* Exercise brief *
In the forum posts about 1080p video playback below, what do dedicated HDTV processors use instead of a general purpose processor?

It did quite respectably.
At full screen, the 1080p T2 trailer played perfectly, and the 1080p Coral Reef had just a couple of very tiny video hiccups (audio was fine). And that's with Mozilla loaded and all my background processes running, too.
Hardware = Athlon XP 2600+ @ 192MHz FSB/12x ratio (2304MHz), Asus A7N8X mobo, WD 1200JB hard drive, 512MB DC-DDR RAM @ 2-2-2-5 100% sync, Radeon 8500 128MB, Apple 22" Cinema Display @ 1600 x 1024 resolution.
Originally posted by: AznMaverick
when do you think media like this will be used just as mpg/divx/avi is used today?
Originally posted by: virtuamike
Heh, plays fine on my system. P4 2.4C IC-7 35% avg CPU load.
Originally posted by: Moralpanic
Wow, is this how intense HDTV decoding is? What about HDTV receivers, they can't be running 3ghz+ are they?No.
Dedicated HDTV processors do not use a general purpose processor (such as a Pentium). They use application-specific integrated circuits that are designed to do in hardware what our computers are doing in software.
The hardware is designed for a single purpose and can do nothing else. But what it is designed to do, it does very well, and very fast.
Originally posted by: 0roo0roo
stolen from a thread in hardware, but i thought it was neat.
good lord its stressful on cpu, but pretty
hats off to ya if u can playback 1080p smooth!
Originally posted by: NogginBoink
Guys, I hate to rain on the parade here, but I just can't get excited about these videos.
I have real HDTV at home, and these videos are simply no match for it.

* Data to examine *
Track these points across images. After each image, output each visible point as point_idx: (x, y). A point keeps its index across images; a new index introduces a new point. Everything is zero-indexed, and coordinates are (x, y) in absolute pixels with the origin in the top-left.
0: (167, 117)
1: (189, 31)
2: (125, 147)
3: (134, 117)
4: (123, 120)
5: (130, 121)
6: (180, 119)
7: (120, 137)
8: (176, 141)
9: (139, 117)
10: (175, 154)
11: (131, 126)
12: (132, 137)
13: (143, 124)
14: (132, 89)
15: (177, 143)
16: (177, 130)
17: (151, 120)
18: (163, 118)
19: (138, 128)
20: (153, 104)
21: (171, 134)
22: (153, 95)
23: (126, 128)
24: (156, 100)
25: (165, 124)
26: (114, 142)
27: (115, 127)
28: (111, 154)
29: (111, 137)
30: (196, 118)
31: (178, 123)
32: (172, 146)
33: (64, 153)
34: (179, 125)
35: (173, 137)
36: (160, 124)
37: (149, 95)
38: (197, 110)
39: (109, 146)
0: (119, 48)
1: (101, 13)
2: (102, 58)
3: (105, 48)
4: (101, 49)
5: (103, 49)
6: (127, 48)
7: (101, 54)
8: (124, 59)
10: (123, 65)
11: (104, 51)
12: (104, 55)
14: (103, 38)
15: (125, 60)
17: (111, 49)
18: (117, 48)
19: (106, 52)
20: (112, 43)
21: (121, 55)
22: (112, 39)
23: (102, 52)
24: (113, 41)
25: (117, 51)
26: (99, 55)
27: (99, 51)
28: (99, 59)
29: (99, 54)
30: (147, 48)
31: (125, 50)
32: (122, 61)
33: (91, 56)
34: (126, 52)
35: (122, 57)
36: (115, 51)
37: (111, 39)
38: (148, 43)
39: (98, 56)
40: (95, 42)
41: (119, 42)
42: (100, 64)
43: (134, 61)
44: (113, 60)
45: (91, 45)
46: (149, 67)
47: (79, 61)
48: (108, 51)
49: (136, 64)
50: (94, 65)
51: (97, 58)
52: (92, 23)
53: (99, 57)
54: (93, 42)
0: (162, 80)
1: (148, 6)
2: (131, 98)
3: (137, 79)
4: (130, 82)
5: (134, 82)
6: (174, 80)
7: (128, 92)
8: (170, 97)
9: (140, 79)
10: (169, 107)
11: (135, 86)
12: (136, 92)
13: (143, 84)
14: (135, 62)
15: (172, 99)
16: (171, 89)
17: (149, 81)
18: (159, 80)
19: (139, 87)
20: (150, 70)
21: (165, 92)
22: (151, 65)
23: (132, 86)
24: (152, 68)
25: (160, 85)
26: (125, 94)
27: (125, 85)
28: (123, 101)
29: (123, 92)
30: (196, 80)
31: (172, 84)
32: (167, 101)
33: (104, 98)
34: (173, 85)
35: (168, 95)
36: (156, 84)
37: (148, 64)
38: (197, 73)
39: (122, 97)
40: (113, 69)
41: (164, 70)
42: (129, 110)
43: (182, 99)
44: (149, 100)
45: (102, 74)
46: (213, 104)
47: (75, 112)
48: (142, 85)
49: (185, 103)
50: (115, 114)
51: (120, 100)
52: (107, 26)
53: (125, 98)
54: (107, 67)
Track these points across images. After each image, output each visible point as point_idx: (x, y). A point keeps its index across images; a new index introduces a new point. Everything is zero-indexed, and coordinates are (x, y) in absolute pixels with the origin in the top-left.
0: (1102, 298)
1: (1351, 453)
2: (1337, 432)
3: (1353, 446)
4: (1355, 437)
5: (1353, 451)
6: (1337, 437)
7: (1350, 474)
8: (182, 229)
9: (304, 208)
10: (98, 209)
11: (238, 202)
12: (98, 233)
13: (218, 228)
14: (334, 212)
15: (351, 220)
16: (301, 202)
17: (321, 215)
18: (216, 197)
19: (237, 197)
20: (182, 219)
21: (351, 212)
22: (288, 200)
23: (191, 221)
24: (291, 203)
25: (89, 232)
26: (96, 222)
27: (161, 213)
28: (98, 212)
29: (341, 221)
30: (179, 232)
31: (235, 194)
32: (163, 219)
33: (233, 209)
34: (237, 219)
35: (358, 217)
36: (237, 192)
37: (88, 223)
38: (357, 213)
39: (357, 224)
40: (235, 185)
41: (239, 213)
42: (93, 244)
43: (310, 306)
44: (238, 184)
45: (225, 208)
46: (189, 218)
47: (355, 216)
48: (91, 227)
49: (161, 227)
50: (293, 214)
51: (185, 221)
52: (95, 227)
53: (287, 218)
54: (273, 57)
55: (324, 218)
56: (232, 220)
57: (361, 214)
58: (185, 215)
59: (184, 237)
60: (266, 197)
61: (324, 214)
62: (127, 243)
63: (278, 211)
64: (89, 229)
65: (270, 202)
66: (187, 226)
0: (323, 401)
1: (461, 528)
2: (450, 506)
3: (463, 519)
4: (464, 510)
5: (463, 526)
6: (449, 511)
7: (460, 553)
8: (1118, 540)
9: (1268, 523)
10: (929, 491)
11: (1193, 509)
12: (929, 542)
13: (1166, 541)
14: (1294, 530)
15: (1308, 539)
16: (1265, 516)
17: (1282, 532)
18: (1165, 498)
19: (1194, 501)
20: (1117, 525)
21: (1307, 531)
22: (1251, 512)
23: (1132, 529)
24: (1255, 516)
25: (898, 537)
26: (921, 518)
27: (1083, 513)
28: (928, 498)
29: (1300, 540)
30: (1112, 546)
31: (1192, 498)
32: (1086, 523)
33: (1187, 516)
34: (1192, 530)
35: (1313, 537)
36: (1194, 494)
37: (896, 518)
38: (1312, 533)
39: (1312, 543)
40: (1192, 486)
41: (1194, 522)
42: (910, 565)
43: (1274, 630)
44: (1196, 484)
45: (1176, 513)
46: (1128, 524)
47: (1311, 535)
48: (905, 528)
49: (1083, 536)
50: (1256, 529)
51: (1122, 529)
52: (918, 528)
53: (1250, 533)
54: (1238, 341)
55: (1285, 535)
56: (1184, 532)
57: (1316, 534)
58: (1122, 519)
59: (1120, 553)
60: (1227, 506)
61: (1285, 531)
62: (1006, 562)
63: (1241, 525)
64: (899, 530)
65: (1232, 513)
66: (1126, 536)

* Response to this task *
Application-specific integrated circuits.